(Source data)
----

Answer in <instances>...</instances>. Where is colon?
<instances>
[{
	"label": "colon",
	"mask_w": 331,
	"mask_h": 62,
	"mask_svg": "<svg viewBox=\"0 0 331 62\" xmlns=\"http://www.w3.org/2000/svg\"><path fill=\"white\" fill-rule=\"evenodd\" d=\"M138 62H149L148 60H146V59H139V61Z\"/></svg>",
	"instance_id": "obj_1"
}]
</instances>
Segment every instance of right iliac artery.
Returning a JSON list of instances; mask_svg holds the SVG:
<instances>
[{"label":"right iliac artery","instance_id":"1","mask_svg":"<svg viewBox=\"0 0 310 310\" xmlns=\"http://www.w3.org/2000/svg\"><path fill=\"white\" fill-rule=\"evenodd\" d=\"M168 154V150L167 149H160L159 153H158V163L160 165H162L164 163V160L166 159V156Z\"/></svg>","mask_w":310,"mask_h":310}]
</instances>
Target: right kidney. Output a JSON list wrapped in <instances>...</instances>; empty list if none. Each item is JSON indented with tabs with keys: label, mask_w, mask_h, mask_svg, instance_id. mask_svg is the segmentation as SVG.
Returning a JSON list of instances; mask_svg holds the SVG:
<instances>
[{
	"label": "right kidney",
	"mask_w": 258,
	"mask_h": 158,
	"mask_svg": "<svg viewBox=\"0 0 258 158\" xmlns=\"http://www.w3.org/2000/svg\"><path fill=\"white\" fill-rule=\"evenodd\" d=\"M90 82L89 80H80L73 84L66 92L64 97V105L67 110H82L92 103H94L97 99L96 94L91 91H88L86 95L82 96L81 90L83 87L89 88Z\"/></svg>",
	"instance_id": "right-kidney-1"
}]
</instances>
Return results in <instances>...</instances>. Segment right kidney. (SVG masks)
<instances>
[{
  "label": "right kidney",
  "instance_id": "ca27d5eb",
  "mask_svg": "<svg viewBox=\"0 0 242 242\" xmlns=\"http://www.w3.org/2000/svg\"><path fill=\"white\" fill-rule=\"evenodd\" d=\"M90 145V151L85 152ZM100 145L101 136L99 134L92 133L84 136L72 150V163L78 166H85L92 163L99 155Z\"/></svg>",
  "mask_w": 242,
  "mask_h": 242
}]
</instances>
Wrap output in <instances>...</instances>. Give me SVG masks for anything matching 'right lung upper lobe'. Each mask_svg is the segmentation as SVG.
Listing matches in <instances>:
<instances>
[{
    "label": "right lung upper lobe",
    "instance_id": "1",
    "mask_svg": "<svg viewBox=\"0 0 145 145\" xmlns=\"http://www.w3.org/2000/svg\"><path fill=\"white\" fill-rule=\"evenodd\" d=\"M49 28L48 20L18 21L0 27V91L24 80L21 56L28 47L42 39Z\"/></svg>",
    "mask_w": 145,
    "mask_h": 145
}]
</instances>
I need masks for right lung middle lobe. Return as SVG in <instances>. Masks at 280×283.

----

__WHAT IS NEEDED__. Copy the lines of the items verbatim, starting at the line that contains "Wrap output in" and ending at the last line of the items.

__FINISHED ANSWER__.
Wrap output in <instances>...</instances>. Give me SVG masks for anything matching 'right lung upper lobe'. Each mask_svg is the segmentation as SVG.
Listing matches in <instances>:
<instances>
[{
    "label": "right lung upper lobe",
    "instance_id": "1",
    "mask_svg": "<svg viewBox=\"0 0 145 145\" xmlns=\"http://www.w3.org/2000/svg\"><path fill=\"white\" fill-rule=\"evenodd\" d=\"M49 28L48 20L18 21L0 27V91L24 80L21 56L28 47L42 39Z\"/></svg>",
    "mask_w": 145,
    "mask_h": 145
}]
</instances>
I need masks for right lung middle lobe. Return as SVG in <instances>. Masks at 280×283.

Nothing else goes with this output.